STANFORD-INTERNATIONAL HEALTH AND SOCIETY INITIATIVE (SIHASI)
Maternal-Child Health and Well-Being
PROGRAM #3: Social Entrepreneurship Program such as one that uses a portable self-sustaining warming device to
facilitate the national goals to reduce infant mortality in rural and urban slum India. (Rahul A. Panicker et al and a
Collaborating team from WHO Perinatal Collaborating Center at AIIMS)

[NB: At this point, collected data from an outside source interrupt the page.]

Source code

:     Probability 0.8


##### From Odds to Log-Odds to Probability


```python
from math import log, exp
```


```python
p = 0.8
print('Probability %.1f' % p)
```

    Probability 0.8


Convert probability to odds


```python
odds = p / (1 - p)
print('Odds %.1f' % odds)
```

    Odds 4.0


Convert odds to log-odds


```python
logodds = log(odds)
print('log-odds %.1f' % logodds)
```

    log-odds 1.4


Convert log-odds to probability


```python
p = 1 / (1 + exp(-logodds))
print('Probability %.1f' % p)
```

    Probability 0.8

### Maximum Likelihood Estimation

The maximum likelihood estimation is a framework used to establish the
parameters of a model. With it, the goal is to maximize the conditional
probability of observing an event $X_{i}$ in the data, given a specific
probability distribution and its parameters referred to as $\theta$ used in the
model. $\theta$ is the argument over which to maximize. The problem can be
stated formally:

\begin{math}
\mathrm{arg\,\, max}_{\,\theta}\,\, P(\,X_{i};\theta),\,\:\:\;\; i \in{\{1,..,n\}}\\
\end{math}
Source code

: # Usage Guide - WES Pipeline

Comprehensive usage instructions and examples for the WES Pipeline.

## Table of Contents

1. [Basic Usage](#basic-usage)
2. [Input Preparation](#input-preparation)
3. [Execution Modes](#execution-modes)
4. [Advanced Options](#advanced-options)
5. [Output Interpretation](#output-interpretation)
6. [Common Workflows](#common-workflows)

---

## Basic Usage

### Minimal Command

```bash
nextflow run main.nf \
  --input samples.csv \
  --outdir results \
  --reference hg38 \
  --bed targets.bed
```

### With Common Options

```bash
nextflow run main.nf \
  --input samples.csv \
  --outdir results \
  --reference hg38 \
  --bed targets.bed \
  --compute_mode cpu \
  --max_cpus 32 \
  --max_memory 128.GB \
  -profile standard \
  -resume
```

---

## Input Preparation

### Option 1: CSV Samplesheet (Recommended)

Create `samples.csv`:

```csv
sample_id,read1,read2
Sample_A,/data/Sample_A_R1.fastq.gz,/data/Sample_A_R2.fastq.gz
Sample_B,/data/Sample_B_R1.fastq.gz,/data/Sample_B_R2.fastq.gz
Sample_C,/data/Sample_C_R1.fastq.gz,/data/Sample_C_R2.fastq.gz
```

About a third of all babies born in India have low birth weight. An important component of postnatal care is thermal
regulation. Hypothermia (sometimes lethal) and caloric loss (essential for neonatal growth) can be prevented by use of
incubators. Unfortunately, these devices can be expensive and energy dependent, and often not ideal for rural or urban
slum environment. Local family-based solutions are needed to bridge the economic and health burden for families who
have often have to resort to non-community-based hospital care. Panicker et al (Embrace) have proposed an alternate
solution with a $25 portable and energy efficient “incubator”. An innovative phase-change material (PCM), safely
inserted in a sleeping bag, has been designed to regulate a baby’s temperature (~37oC). To heat the PCM, the user simply
needs to place a removable pouch in pre-heated hot water. The PCM’s physical properties ensure that, regardless of water
temperature exposure, the baby is provided an ambient temperature of about 37oC. The PCM is also embedded with a
thermochromatic ink, which changes color to indicate its optimal heat status. This “incubator” does not use electricity,
has no moving parts, and lasts about 4 hours and is reusable. Our expectation is that the device will augment the national
drive for kangaroo mother care (an integral component of the “essential newborn care” for NHRM. It has the potential to
bridge the gap in healthcare available to both urban and rural newborn and allow the mother to attend to daily chores
while caring for her infant. We believe that this is an enabling technology to aid governments towards achieving the UN
millennium development goal of reducing infant mortality by 2/3 by 2015. “Embrace” evolved out a class at the Institute
of Design, at Stanford University. Early work was done in partnership with Medicine Mondial from Nepal, and Design
that Matters, from MIT. The team comprises Stanford Engineering and MBA students, and students from Harvard
University’s Kennedy School of Government. Our advisors include Prof. Vinod K. Bhutani (Neonatologist, Lucile
Packard Children’s Hospital, Stanford), Prof. James Patell (Stanford Institute of Design, and the Graduate School of
Business), and Colleen Cotter, IDEO, Palo Alto (Product Design).
2. Specific Aims:
i) To facilitate the testing of the device by a neonatal research network group in India
ii) To provide scholarly support to better understand the community acceptance of kangaroo mother care and the potential
beneficial value/limitations of the augmentation provided by the test portable device
iii) To network the community education of thermoregulation of newborns (prevention of hypothermia) and facilitate the
acceptance KMC and the role of the augmented device (once tested to safe and effective in clinical trials).
3. Immediate Objectives are to a) establish liaisons between the Panicker group, AIIMS-based investigators and review
the regulatory requirements in India for testing and use of an investigational device; b) Facilitate the development of a
strategic plan for clinical trials to demonstrate performance and safety at tertiary and specialized neonatal centers and
follow-up validation of community acceptance and device performance in a home setting (rural and urban-slum).
4. Impact of Health and Societal Scholarly Discipline: from this project will serve as a template for testing a new
investigational device in both the clinical settings (specialized and primary) as well as measuring the community
acceptance in the context of social, cultural and personal values.
Publications
1. Bhutani VK. Developing a systems approach to prevent meconium aspiration syndrome: lessons learned from
multinational studies. J Perinatol. 2008 Dec; 28 Suppl 3:S30-5.
2. Bhutani VK. Covenants for Maternal-Child Health, Empowerment, Advocacy, Leadership and Self: “ASK. It’s your
right” Indian Journal of Pediatrics (submitted).